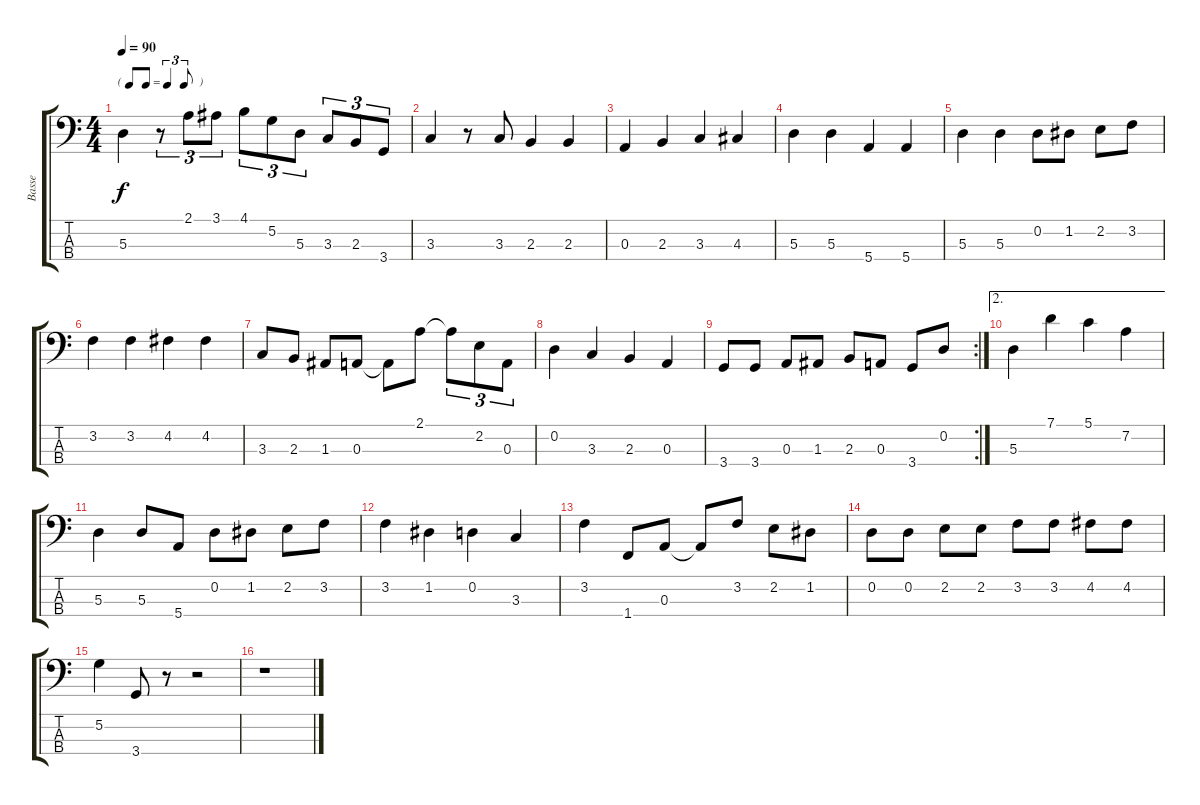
\track ("Basse" "Basse") {instrument electricbassfinger}
\staff {score tabs}
\tuning (G2 D2 A1 E1) {hide}
\ts (4 4)
\tf triplet8th
\tempo 90
\clef f4
\ks c
5.3.4{dy f} r.8{tu (3 2)} 2.1.8{tu (3 2)} 3.1.8{tu (3 2)} 4.1.8{tu (3 2)} 5.2.8{tu (3 2)} 5.3.8{tu (3 2)} 3.3.8{tu (3 2)} 2.3.8{tu (3 2)} 3.4.8{tu (3 2)} |
3.3.4 r.8 3.3.8 2.3.4 2.3.4 |
0.3.4 2.3.4 3.3.4 4.3.4 |
5.3.4 5.3.4 5.4.4 5.4.4 |
5.3.4 5.3.4 0.2.8 1.2.8 2.2.8 3.2.8 |
3.2.4 3.2.4 4.2.4 4.2.4 |
3.3.8 2.3.8 1.3.8 0.3.8 0.3{t}.8 2.1.8 2.1{t}.8{tu (3 2)} 2.2.8{tu (3 2)} 0.3.8{tu (3 2)} |
0.2.4 3.3.4 2.3.4 0.3.4 |
\rc 2
3.4.8 3.4.8 0.3.8 1.3.8 2.3.8 0.3.8 3.4.8 0.2.8 |
\ae 2
5.3.4 7.1.4 5.1.4 7.2.4 |
5.3.4 5.3.8 5.4.8 0.2.8 1.2.8 2.2.8 3.2.8 |
3.2.4 1.2.4 0.2.4 3.3.4 |
3.2.4 1.4.8 0.3.8 0.3{t}.8 3.2.8 2.2.8 1.2.8 |
0.2.8 0.2.8 2.2.8 2.2.8 3.2.8 3.2.8 4.2.8 4.2.8 |
5.2.4 3.4.8 r.8 r.2 |
r.1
-=-=-=-=-
> _Problem description_: From the items above, pull out every line containing the string "instrument" and copy each one in full.

> _Written response_:
\track ("Basse" "Basse") {instrument electricbassfinger}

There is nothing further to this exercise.